# PROBLEM:
Return all of the entries exactly, but do not include the pictures.
─── MATERIAL PROVIDED
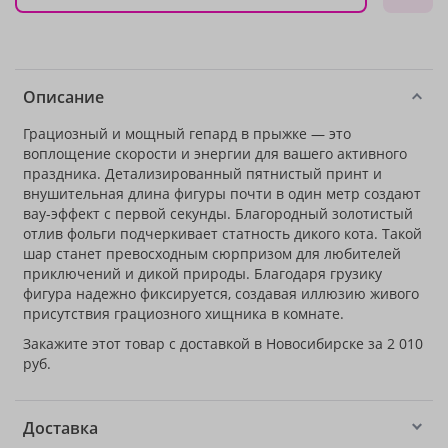
Описание
Грациозный и мощный гепард в прыжке — это
воплощение скорости и энергии для вашего активного
праздника. Детализированный пятнистый принт и
внушительная длина фигуры почти в один метр создают
вау-эффект с первой секунды. Благородный золотистый
отлив фольги подчеркивает статность дикого кота. Такой
шар станет превосходным сюрпризом для любителей
приключений и дикой природы. Благодаря грузику
фигура надежно фиксируется, создавая иллюзию живого
присутствия грациозного хищника в комнате.
Закажите этот товар с доставкой в Новосибирске за 2 010
руб.
Доставка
──────
# ANSWER FOR THE TASK:
Описание
Грациозный и мощный гепард в прыжке — это
воплощение скорости и энергии для вашего активного
праздника. Детализированный пятнистый принт и
внушительная длина фигуры почти в один метр создают
вау-эффект с первой секунды. Благородный золотистый
отлив фольги подчеркивает статность дикого кота. Такой
шар станет превосходным сюрпризом для любителей
приключений и дикой природы. Благодаря грузику
фигура надежно фиксируется, создавая иллюзию живого
присутствия грациозного хищника в комнате.
Закажите этот товар с доставкой в Новосибирске за 2 010
руб.
Доставка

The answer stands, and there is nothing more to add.